Chefe da Williams, James Vowles relata adaptação rápida dos pilotos ao novo carro no simulador, mas reforça necessidade de diminuir a complexidade do modelo

A Fórmula 1 se prepara para uma das maiores mudanças da história anos em 2026, com carros que prometem comportamento bem diferente do atual. Após Alexander Albon alertar que o novo conceito exige muito mais do ponto de vista mental, James Vowles reconheceu que a complexidade inicial é alta defendeu ajustes para facilitar a vida dos pilotos. Apesar disso, o chefe da Williams disse acreditar que a adaptação será rápida.

Vowles contou que a primeira experiência com o carro no simulador confirmou o desafio mencionado por Albon. No entanto, destacou que o processo de adaptação evolui de forma natural.

“Na primeira vez que você entra no simulador, é uma mudança completa na pilotagem. É um carro muito diferente de guiar. Na segunda, já ficou mais familiar. Na quarta, não houve mais comentários. Já parecia rotina“, descreveu.

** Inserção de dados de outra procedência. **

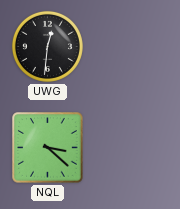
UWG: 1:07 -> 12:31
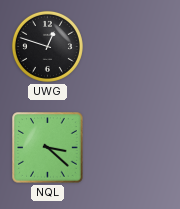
UWG: 12:31 -> 12:48
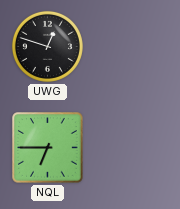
NQL: 3:22 -> 6:45
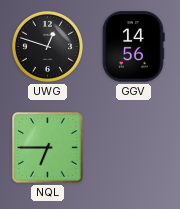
GGV: none -> 14:56
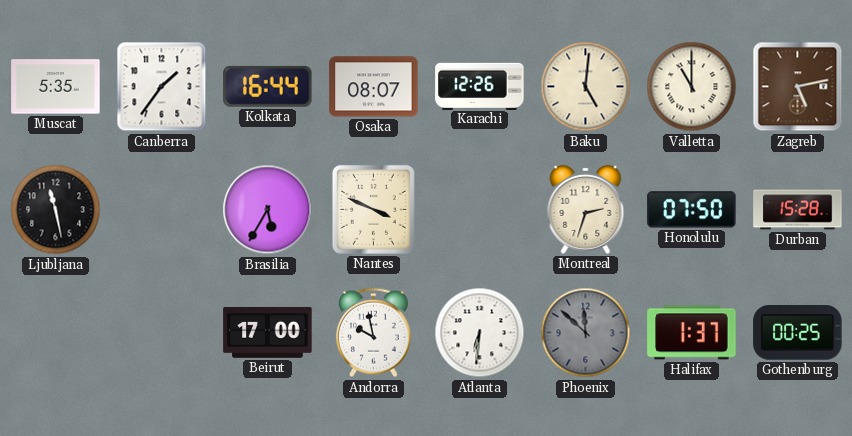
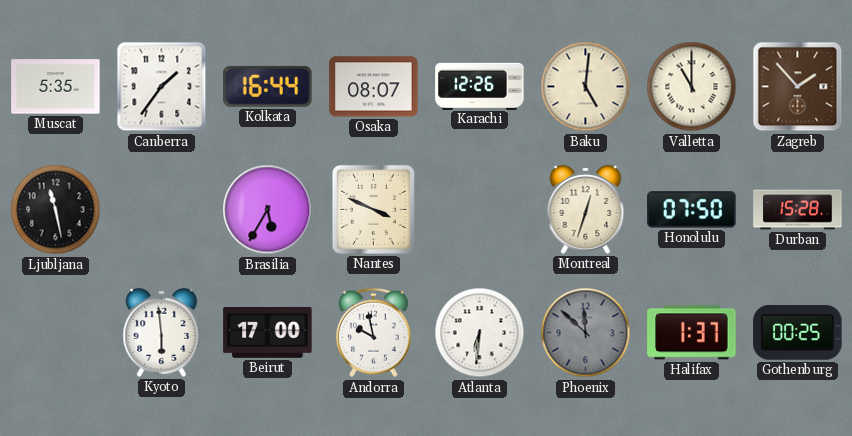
Zagreb: 5:13 -> 1:53
Montreal: 2:33 -> 12:33
Kyoto: none -> 5:59
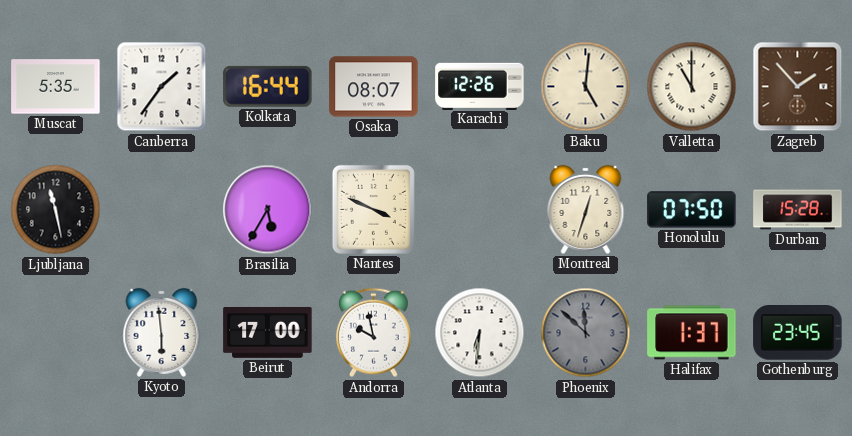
Gothenburg: 00:25 -> 23:45
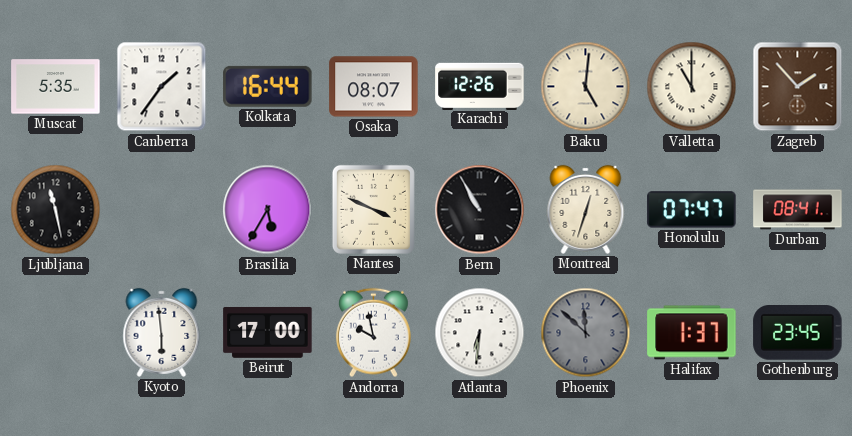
Bern: none -> 10:55
Honolulu: 07:50 -> 07:47
Durban: 15:28 -> 08:41
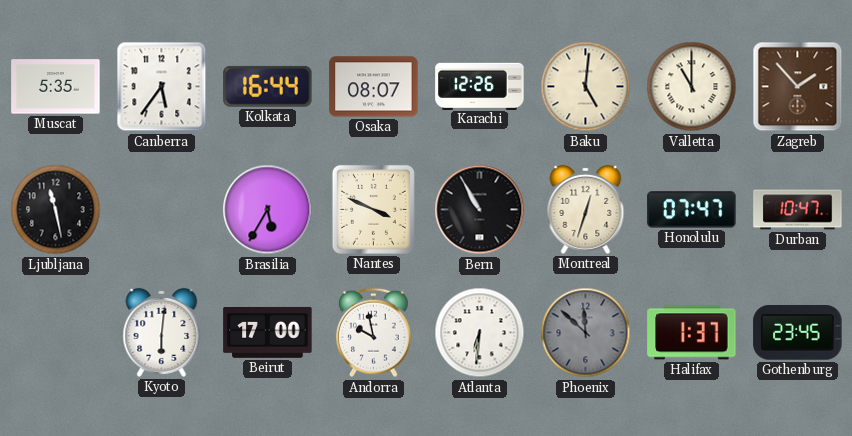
Canberra: 1:36 -> 5:36
Durban: 08:41 -> 10:47
Kyoto: 5:59 -> 6:01
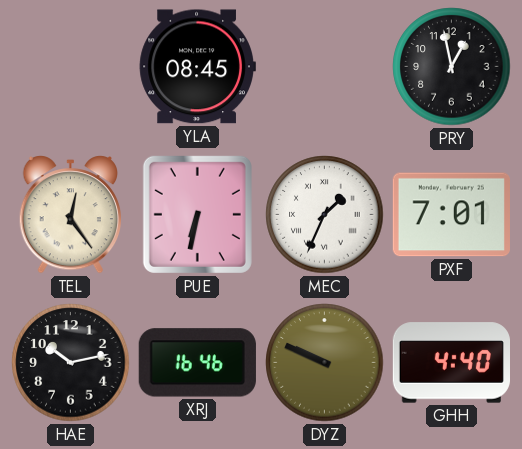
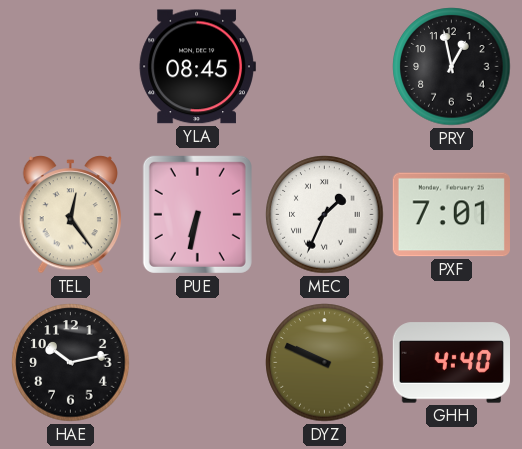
XRJ: 16:46 -> none
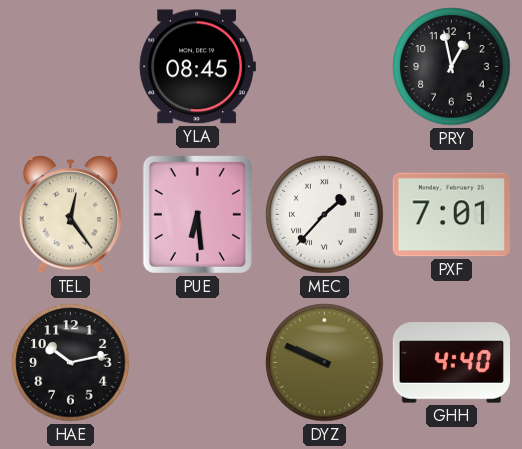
PUE: 6:32 -> 6:29
MEC: 1:34 -> 1:37
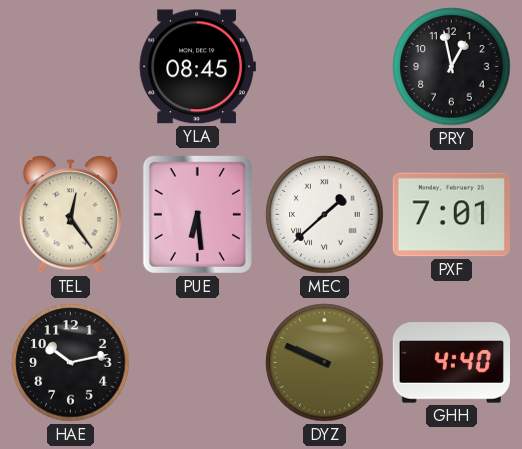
MEC: 1:37 -> 1:38
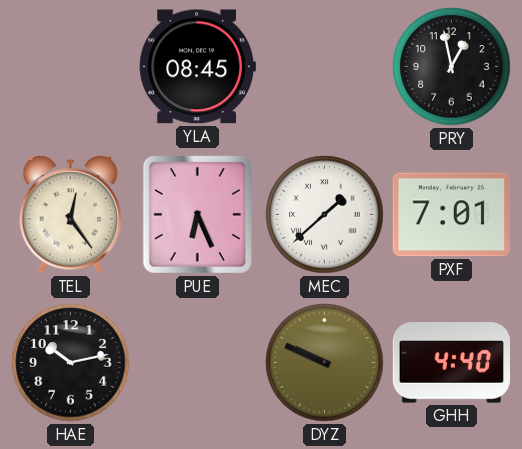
PUE: 6:29 -> 6:26
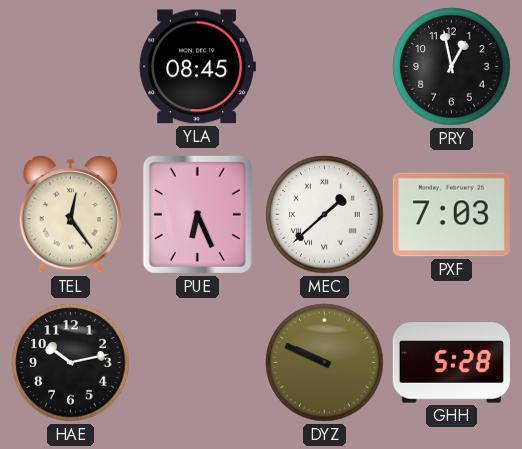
PXF: 7:01 -> 7:03
GHH: 4:40 -> 5:28
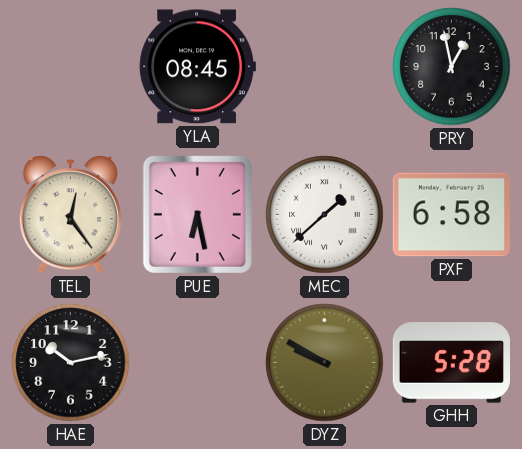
PUE: 6:26 -> 6:28
PXF: 7:03 -> 6:58
DYZ: 9:49 -> 9:50
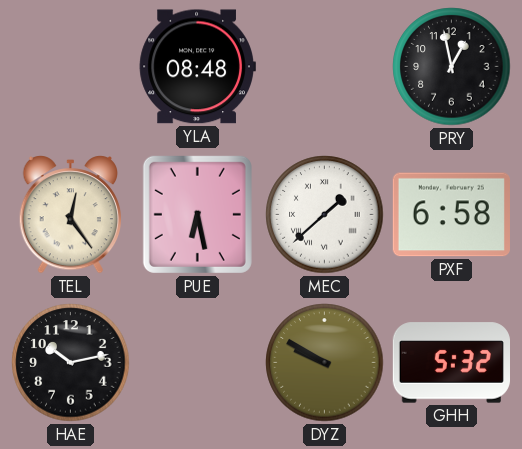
YLA: 08:45 -> 08:48
GHH: 5:28 -> 5:32
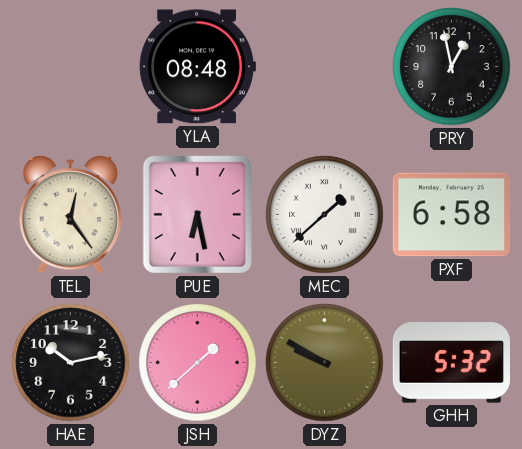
JSH: none -> 1:38
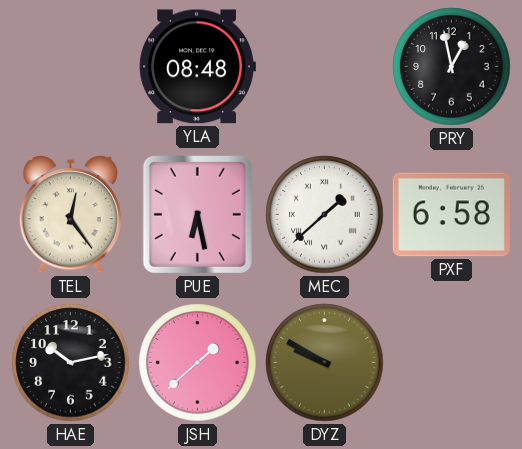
GHH: 5:32 -> none
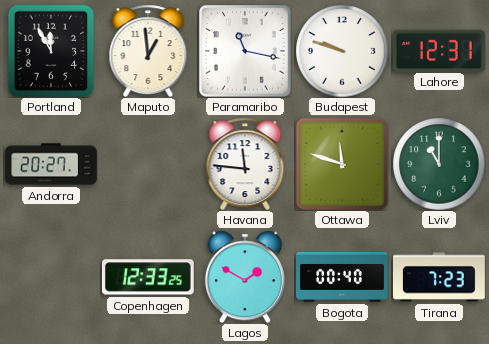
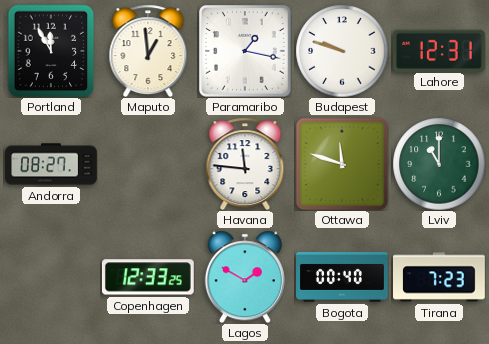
Paramaribo: 11:17 -> 1:17
Andorra: 20:27 -> 08:27
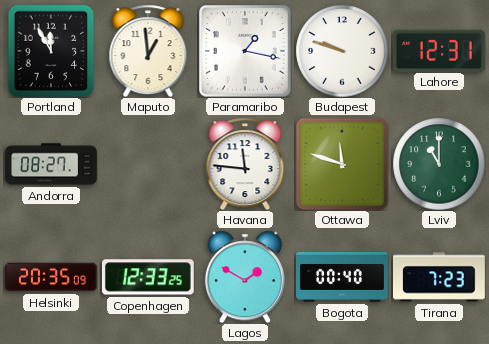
Helsinki: none -> 20:35
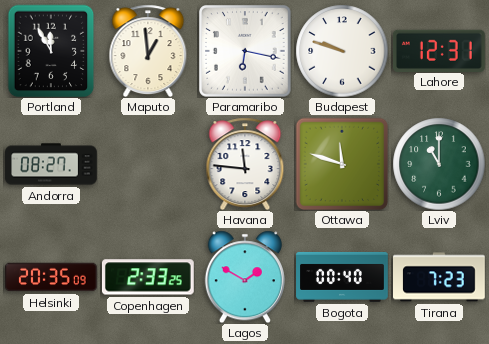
Paramaribo: 1:17 -> 6:17
Copenhagen: 12:33 -> 2:33
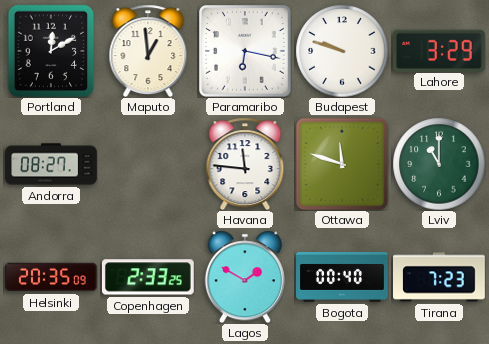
Portland: 11:55 -> 12:10
Lahore: 12:31 -> 3:29
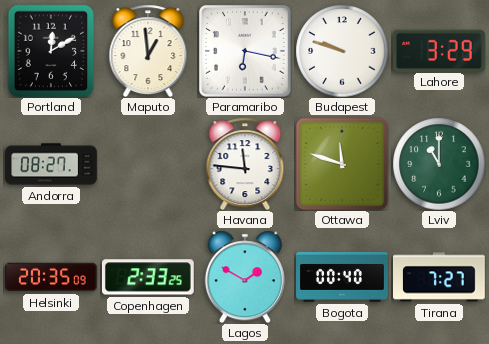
Tirana: 7:23 -> 7:27
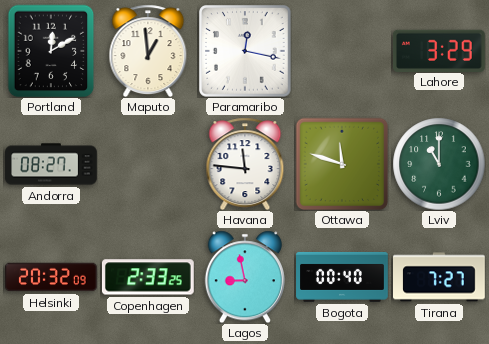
Paramaribo: 6:17 -> 12:17
Budapest: 9:48 -> none
Helsinki: 20:35 -> 20:32
Lagos: 1:50 -> 8:58
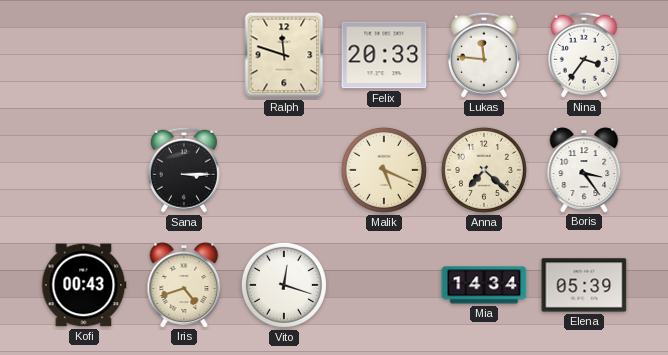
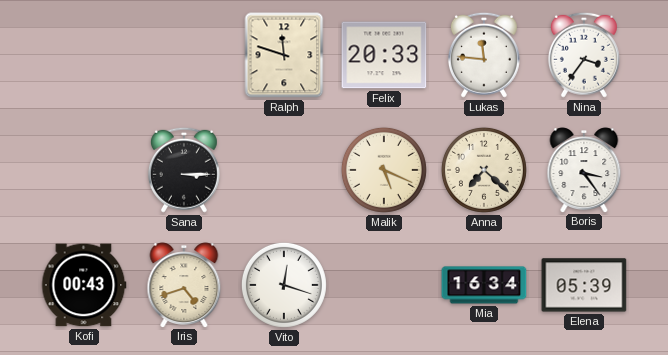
Mia: 14:34 -> 16:34
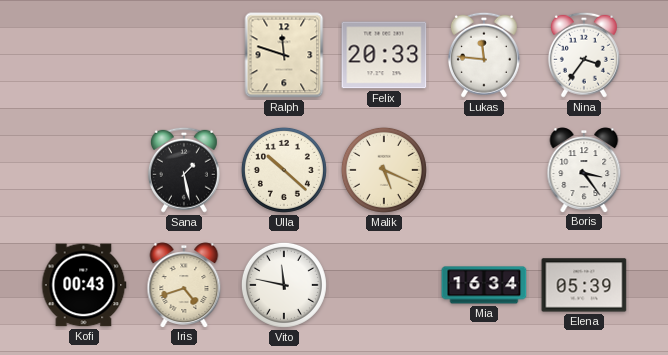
Sana: 3:15 -> 1:28
Ulla: none -> 10:22
Anna: 7:22 -> none
Vito: 12:18 -> 11:47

Apesar disso, o dirigente da Williams admitiu que há espaço para melhorias no conceito antes da estreia oficial. Explicou que a principal mudança está ligada ao estilo de condução necessário para extrair desempenho, o que exige mais atenção e ajustes finos de forma constante.

Carro da temporada 2026 da F1 (Foto: Reprodução/FIA)

Temos de facilitar a vida do piloto. Ainda temos meses para trabalhar nisso e reduzir a complexidade. O que queremos é um carro que seja desafiador no limite, mas que não obrigue o piloto a lutar o tempo todo“, explicou.

A carga mental aumenta. É preciso processar muitas coisas ao mesmo tempo, e isso é algo que pode sobrecarregar em uma corrida longa”, observou.

Vowles lembrou que toda mudança de regulamento envolve uma curva de aprendizado, mas ressaltou que o objetivo das equipes e da Federação Internacional de Automobilismo (FIA) deve ser garantir que a adaptação seja fluida.

“Os pilotos são extremamente talentosos e capazes de se ajustar rapidamente. A questão é: por que não tornar esse processo menos complicado e permitir que eles se concentrem em extrair o máximo de performance?”, concluiu o chefe da Williams.

Depois do GP da Hungria, a Fórmula 1 volta às pistas apenas após o recesso de verão, entre os dias 29 e 31 de agosto, para o GP dos Países Baixos, em Zandvoort.